The unions aren't concerned with the working stiff, any more that any other politician or corporate manager is. They are concerned with the pocketbooks and power of the top level union management.
See there we disagree I have volunteered for unions and have a pretty good knowledge of their inner workings, I do that because I had my house an my family and my quality of life etc. saved by a union after I suffered a workplace accident the medical bills for which I would never have been able to pay without the legal aid etc. I received from my union, most people working for and in unions generally for relatively low pay are people who believe in the cause of making a better "world" for hard working Americans and god bless them for it.

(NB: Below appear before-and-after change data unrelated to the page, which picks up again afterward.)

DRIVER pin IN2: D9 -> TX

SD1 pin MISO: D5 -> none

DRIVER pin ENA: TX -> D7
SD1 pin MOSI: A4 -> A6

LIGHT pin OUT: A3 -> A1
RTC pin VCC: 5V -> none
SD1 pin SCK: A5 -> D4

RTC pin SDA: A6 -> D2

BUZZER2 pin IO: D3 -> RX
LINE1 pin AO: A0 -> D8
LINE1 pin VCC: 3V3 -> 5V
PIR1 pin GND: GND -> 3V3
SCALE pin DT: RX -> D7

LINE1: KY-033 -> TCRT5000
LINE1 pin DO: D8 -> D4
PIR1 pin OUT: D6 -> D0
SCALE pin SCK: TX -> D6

More to the point it's an empty argument entirely, it's like saying a company does not care about the consumer only their own profit, that may be true but because the company wants customers (or union laborers) it has to provide a good service that people want, the statistics bear out that unions do exactly that as to this day union workers are much better compensated than non union workers.
As for collateral damage, as I said those are tough decisions but making tough decisions is good, avoiding making tough decisions isn't good it's cowardice.
We've already seen what having no unions produces. It's not like we don't know. It's not like this is a theoretical exercise. It's not theory, it's history. Specifically the history of the working class in the late 19th and early 20th centuries (when governments were actively anti-union... how's that for government intervention in the marketplace?), and in the late 20th and early 21st centuries.
The purpose of unionism is to level the playing field between employers and workers. In the process, some unions have gotten so big and powerful, now they are even more powerful than individual businesses. So what is needed is a balance.
The product they offer is simply out of touch with common society. Once relevance is lost profits subside.